====== Records for this task

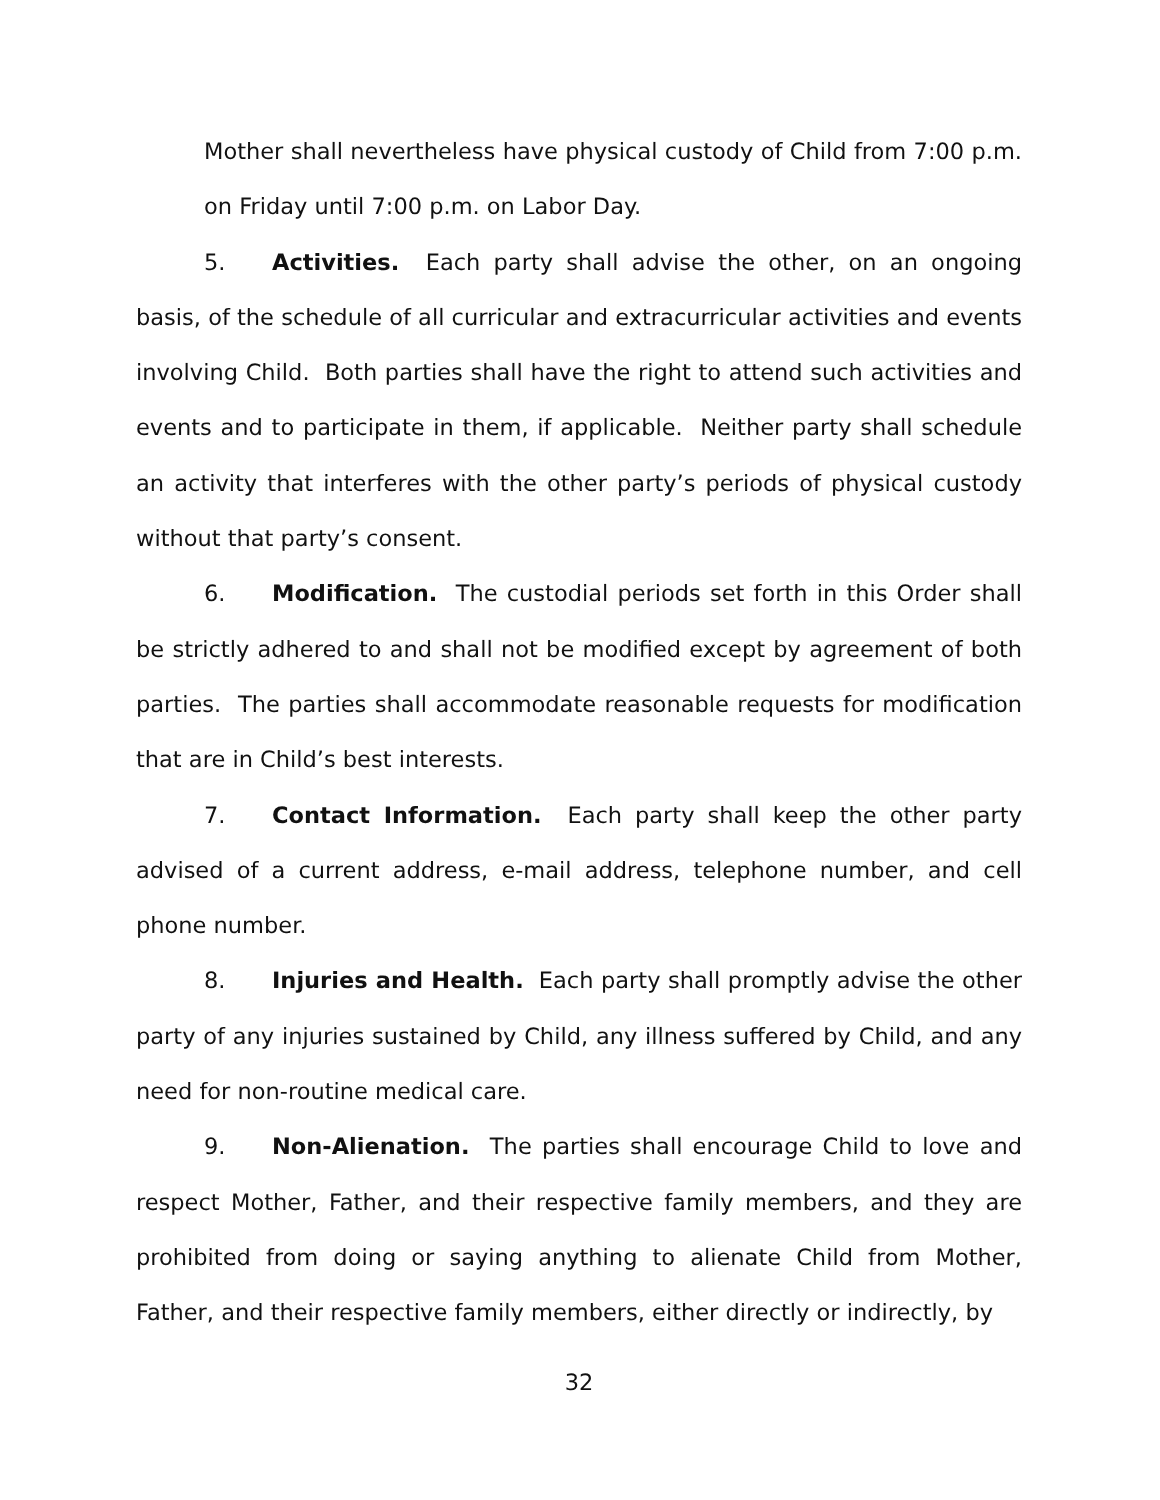Mother shall nevertheless have physical custody of Child from 7:00 p.m. on Friday until 7:00 p.m. on Labor Day.
5. Activities. Each party shall advise the other, on an ongoing basis, of the schedule of all curricular and extracurricular activities and events involving Child. Both parties shall have the right to attend such activities and events and to participate in them, if applicable. Neither party shall schedule an activity that interferes with the other party’s periods of physical custody without that party’s consent.
6. Modification. The custodial periods set forth in this Order shall be strictly adhered to and shall not be modified except by agreement of both parties. The parties shall accommodate reasonable requests for modification that are in Child’s best interests.
7. Contact Information. Each party shall keep the other party advised of a current address, e-mail address, telephone number, and cell phone number.
8. Injuries and Health. Each party shall promptly advise the other party of any injuries sustained by Child, any illness suffered by Child, and any need for non-routine medical care.
9. Non-Alienation. The parties shall encourage Child to love and respect Mother, Father, and their respective family members, and they are prohibited from doing or saying anything to alienate Child from Mother, Father, and their respective family members, either directly or indirectly, by
32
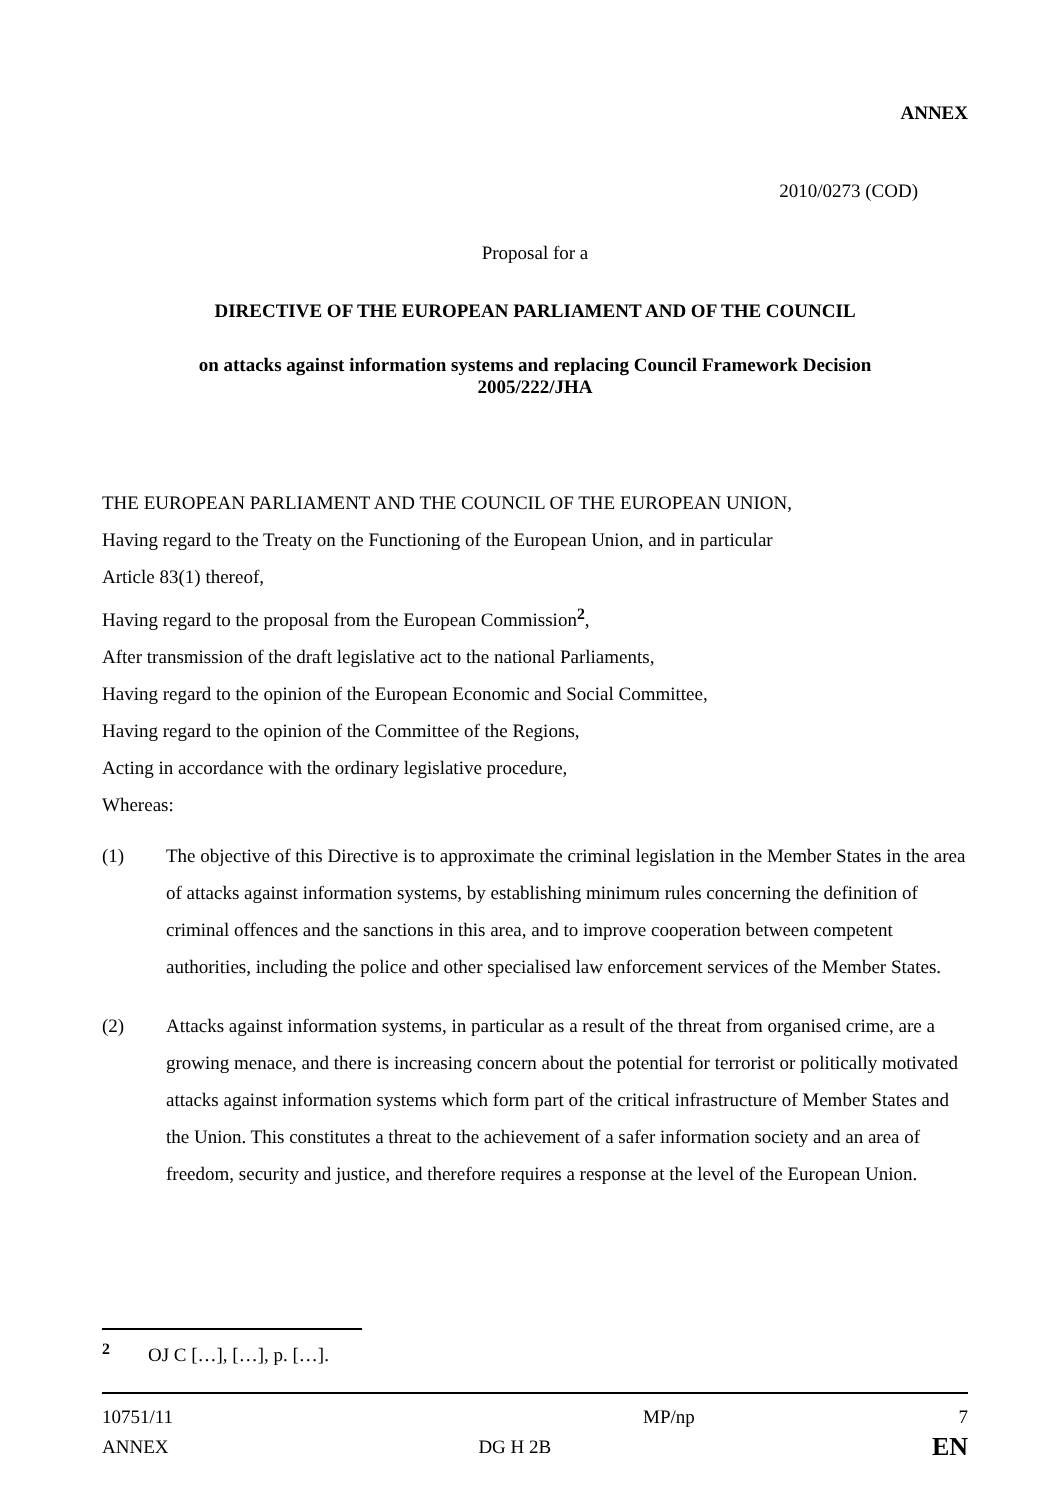ANNEX
2010/0273 (COD)
Proposal for a
DIRECTIVE OF THE EUROPEAN PARLIAMENT AND OF THE COUNCIL
on attacks against information systems and replacing Council Framework Decision
2005/222/JHA
THE EUROPEAN PARLIAMENT AND THE COUNCIL OF THE EUROPEAN UNION,
Having regard to the Treaty on the Functioning of the European Union, and in particular
Article 83(1) thereof,
Having regard to the proposal from the European Commission<sup>2</sup>,
After transmission of the draft legislative act to the national Parliaments,
Having regard to the opinion of the European Economic and Social Committee,
Having regard to the opinion of the Committee of the Regions,
Acting in accordance with the ordinary legislative procedure,
Whereas:
(1) The objective of this Directive is to approximate the criminal legislation in the Member States in the area of attacks against information systems, by establishing minimum rules concerning the definition of criminal offences and the sanctions in this area, and to improve cooperation between competent authorities, including the police and other specialised law enforcement services of the Member States.
(2) Attacks against information systems, in particular as a result of the threat from organised crime, are a growing menace, and there is increasing concern about the potential for terrorist or politically motivated attacks against information systems which form part of the critical infrastructure of Member States and the Union. This constitutes a threat to the achievement of a safer information society and an area of freedom, security and justice, and therefore requires a response at the level of the European Union.
<sup>2</sup> OJ C […], […], p. […].
| 10751/11 | MP/np | 7 |
| ANNEX | DG H 2B | EN |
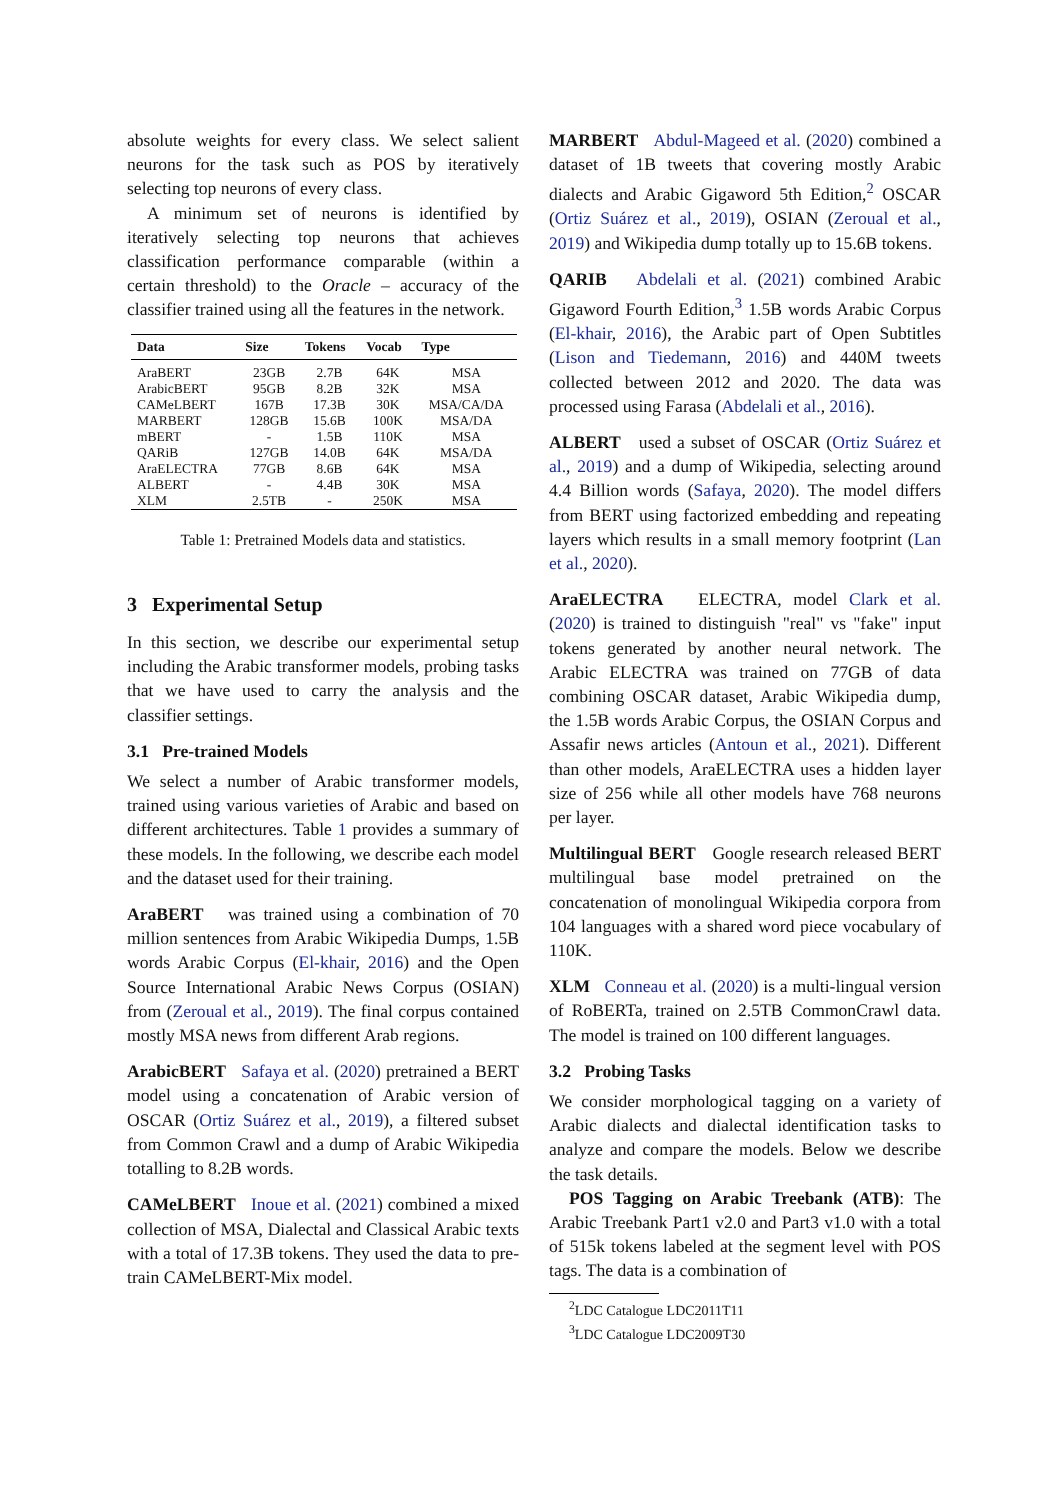absolute weights for every class. We select salient neurons for the task such as POS by iteratively selecting top neurons of every class.
A minimum set of neurons is identified by iteratively selecting top neurons that achieves classification performance comparable (within a certain threshold) to the Oracle – accuracy of the classifier trained using all the features in the network.
| Data | Size | Tokens | Vocab | Type |
| --- | --- | --- | --- | --- |
| AraBERT | 23GB | 2.7B | 64K | MSA |
| ArabicBERT | 95GB | 8.2B | 32K | MSA |
| CAMeLBERT | 167B | 17.3B | 30K | MSA/CA/DA |
| MARBERT | 128GB | 15.6B | 100K | MSA/DA |
| mBERT | - | 1.5B | 110K | MSA |
| QARiB | 127GB | 14.0B | 64K | MSA/DA |
| AraELECTRA | 77GB | 8.6B | 64K | MSA |
| ALBERT | - | 4.4B | 30K | MSA |
| XLM | 2.5TB | - | 250K | MSA |
Table 1: Pretrained Models data and statistics.
3 Experimental Setup
In this section, we describe our experimental setup including the Arabic transformer models, probing tasks that we have used to carry the analysis and the classifier settings.
3.1 Pre-trained Models
We select a number of Arabic transformer models, trained using various varieties of Arabic and based on different architectures. Table 1 provides a summary of these models. In the following, we describe each model and the dataset used for their training.
AraBERT was trained using a combination of 70 million sentences from Arabic Wikipedia Dumps, 1.5B words Arabic Corpus (El-khair, 2016) and the Open Source International Arabic News Corpus (OSIAN) from (Zeroual et al., 2019). The final corpus contained mostly MSA news from different Arab regions.
ArabicBERT Safaya et al. (2020) pretrained a BERT model using a concatenation of Arabic version of OSCAR (Ortiz Suárez et al., 2019), a filtered subset from Common Crawl and a dump of Arabic Wikipedia totalling to 8.2B words.
CAMeLBERT Inoue et al. (2021) combined a mixed collection of MSA, Dialectal and Classical Arabic texts with a total of 17.3B tokens. They used the data to pre-train CAMeLBERT-Mix model.
MARBERT Abdul-Mageed et al. (2020) combined a dataset of 1B tweets that covering mostly Arabic dialects and Arabic Gigaword 5th Edition,<sup>2</sup> OSCAR (Ortiz Suárez et al., 2019), OSIAN (Zeroual et al., 2019) and Wikipedia dump totally up to 15.6B tokens.
QARIB Abdelali et al. (2021) combined Arabic Gigaword Fourth Edition,<sup>3</sup> 1.5B words Arabic Corpus (El-khair, 2016), the Arabic part of Open Subtitles (Lison and Tiedemann, 2016) and 440M tweets collected between 2012 and 2020. The data was processed using Farasa (Abdelali et al., 2016).
ALBERT used a subset of OSCAR (Ortiz Suárez et al., 2019) and a dump of Wikipedia, selecting around 4.4 Billion words (Safaya, 2020). The model differs from BERT using factorized embedding and repeating layers which results in a small memory footprint (Lan et al., 2020).
AraELECTRA ELECTRA, model Clark et al. (2020) is trained to distinguish "real" vs "fake" input tokens generated by another neural network. The Arabic ELECTRA was trained on 77GB of data combining OSCAR dataset, Arabic Wikipedia dump, the 1.5B words Arabic Corpus, the OSIAN Corpus and Assafir news articles (Antoun et al., 2021). Different than other models, AraELECTRA uses a hidden layer size of 256 while all other models have 768 neurons per layer.
Multilingual BERT Google research released BERT multilingual base model pretrained on the concatenation of monolingual Wikipedia corpora from 104 languages with a shared word piece vocabulary of 110K.
XLM Conneau et al. (2020) is a multi-lingual version of RoBERTa, trained on 2.5TB CommonCrawl data. The model is trained on 100 different languages.
3.2 Probing Tasks
We consider morphological tagging on a variety of Arabic dialects and dialectal identification tasks to analyze and compare the models. Below we describe the task details.
POS Tagging on Arabic Treebank (ATB): The Arabic Treebank Part1 v2.0 and Part3 v1.0 with a total of 515k tokens labeled at the segment level with POS tags. The data is a combination of
<sup>2</sup> LDC Catalogue LDC2011T11
<sup>3</sup> LDC Catalogue LDC2009T30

============

- [Activity] No pictures should appear; only the lines from the first line of the records through the line with "5. Activities. Each", both included, are to be restated word for word.

- [Result of the exercise]
Mother shall nevertheless have physical custody of Child from 7:00 p.m. on Friday until 7:00 p.m. on Labor Day.
5. Activities. Each party shall advise the other, on an ongoing basis, of the schedule of all curricular and extracurricular activities and events involving Child. Both parties shall have the right to attend such activities and events and to participate in them, if applicable. Neither party shall schedule an activity that interferes with the other party’s periods of physical custody without that party’s consent.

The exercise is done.